The Space Between Us remains one of my favourite albums, and Laura’s Theme, Balcony Scene, Glasgow, and Let’s Go Out Tonight some of my favourite songs - atmospheric, poignant, emotive. The album was a big hit in France, in both pop and classical circles, and for two months it was a fixture at a trendy Parisian shop called Colete, a bunch of cool Gallic style-arbiters who offer a unique one-stop lifestyle retailing experience. Balcony Scene, for its part, soundtracked an imaginative BBC trailer for its coverage of the 2004 Euro football championships.

Armstrong would of course go on to craft award-winning film soundtracks and solo albums. His extensive film work includes Oliver Stone's World Trade Center and Snowden; Luhrmann's Moulin Rouge! (for which Armstrong won a BAFTA and Golden Globe); Phillip Noyce's The Quiet American (the score won Novello and American Film Institute awards); Richard Curtis's Love, Actually; Taylor Hackford's Oscar-winning Ray; and, more recently, Oliver Parker's The Great Escaper, which starred Michael Caine and Glenda Jackson.
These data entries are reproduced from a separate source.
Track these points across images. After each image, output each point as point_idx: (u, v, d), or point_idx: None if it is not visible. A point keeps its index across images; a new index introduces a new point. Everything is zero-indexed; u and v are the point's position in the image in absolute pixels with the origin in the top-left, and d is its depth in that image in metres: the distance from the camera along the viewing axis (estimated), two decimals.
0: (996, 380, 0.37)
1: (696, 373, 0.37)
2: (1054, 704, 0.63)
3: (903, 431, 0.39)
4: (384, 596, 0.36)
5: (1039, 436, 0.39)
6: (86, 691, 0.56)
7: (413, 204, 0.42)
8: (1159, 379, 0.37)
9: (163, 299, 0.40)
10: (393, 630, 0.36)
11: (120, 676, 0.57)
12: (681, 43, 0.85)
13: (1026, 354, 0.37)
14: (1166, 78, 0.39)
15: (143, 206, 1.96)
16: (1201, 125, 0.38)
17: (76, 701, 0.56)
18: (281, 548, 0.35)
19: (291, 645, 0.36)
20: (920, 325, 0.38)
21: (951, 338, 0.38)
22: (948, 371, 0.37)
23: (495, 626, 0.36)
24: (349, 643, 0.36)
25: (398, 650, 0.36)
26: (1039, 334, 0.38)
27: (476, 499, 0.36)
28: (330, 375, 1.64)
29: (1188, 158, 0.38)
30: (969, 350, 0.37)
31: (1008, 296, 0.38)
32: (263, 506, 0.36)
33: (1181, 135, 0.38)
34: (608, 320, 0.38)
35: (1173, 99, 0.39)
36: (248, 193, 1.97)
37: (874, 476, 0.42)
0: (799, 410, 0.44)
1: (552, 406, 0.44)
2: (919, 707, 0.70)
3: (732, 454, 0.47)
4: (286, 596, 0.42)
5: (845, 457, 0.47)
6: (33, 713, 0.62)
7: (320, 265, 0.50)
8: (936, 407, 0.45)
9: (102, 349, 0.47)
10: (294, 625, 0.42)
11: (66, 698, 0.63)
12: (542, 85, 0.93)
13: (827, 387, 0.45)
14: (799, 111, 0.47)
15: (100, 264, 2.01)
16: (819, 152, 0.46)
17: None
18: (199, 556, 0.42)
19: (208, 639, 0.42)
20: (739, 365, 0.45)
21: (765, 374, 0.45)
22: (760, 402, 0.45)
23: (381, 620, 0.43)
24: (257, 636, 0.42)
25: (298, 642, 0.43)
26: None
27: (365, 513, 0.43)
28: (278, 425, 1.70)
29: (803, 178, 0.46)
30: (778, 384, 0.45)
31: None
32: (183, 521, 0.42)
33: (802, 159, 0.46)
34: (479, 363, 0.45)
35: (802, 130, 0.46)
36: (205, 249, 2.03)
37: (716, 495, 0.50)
The solo albums have included the captivating As If to Nothing, on which he worked with Evan Dando, Bono, Mogwai and David McAlmont, and Sun on You. There have, in addition, been numerous orchestral works, and collaborations and remixes.

Armstrong was commissioned to work on The Quiet American (2002) because its star, Michael Caine, insisted on it. “The director, Phillip Noyce, is a major music buff", Armstrong once said. "He loved The Space Between Us, the album I did on Massive Attack’s label, and he gave a copy to Michael Caine, who fell in love with one of the tracks, Laura’s Theme – and that’s how he came to say that he would only do the film if I was doing it too!”

The album itself has stood the test of time. As The Daily Telegraph's Robert Sandall ventured in an article in 2004, it is “a gorgeously melancholy and dramatic suite of string-driven tunes that gave [Armstrong] a limited profile among CD buyers but instantly promoted him to the superleague of film composers”.

Nine years ago, the German techno DJ and producer Oliver Huntemann selected it as one the top ten albums he can never forget. The Space Between Us, he wrote enthusiastically, “combines classical elements with electronica in a very special way. In some of the songs, you’ll find parts of his work for films or other artists taken out of context and inserted to create something completely different.”

In a 2002 interview with the Guardian, Armstrong gave an interesting insight into how he composes music. "It's funny, but I don't see music visually," he said. "A lot of people describe the music as visual, but I deal with pure sound, really, while plugging into a certain emotion to write something. I love visual things - if I had a day off, I'd be at art galleries or going to the cinema - but I can't really do anything like that myself.

"There's a lot to be said, if you find a piece of music hard, for working at it, just staying with it throughout the day. It usually pays off. You can hit those moments that have a buzz of electricity about them, as long as your kids don't run in at the crucial moment. But it's asking for too much to expect God to touch you, at least for a mere mortal like myself."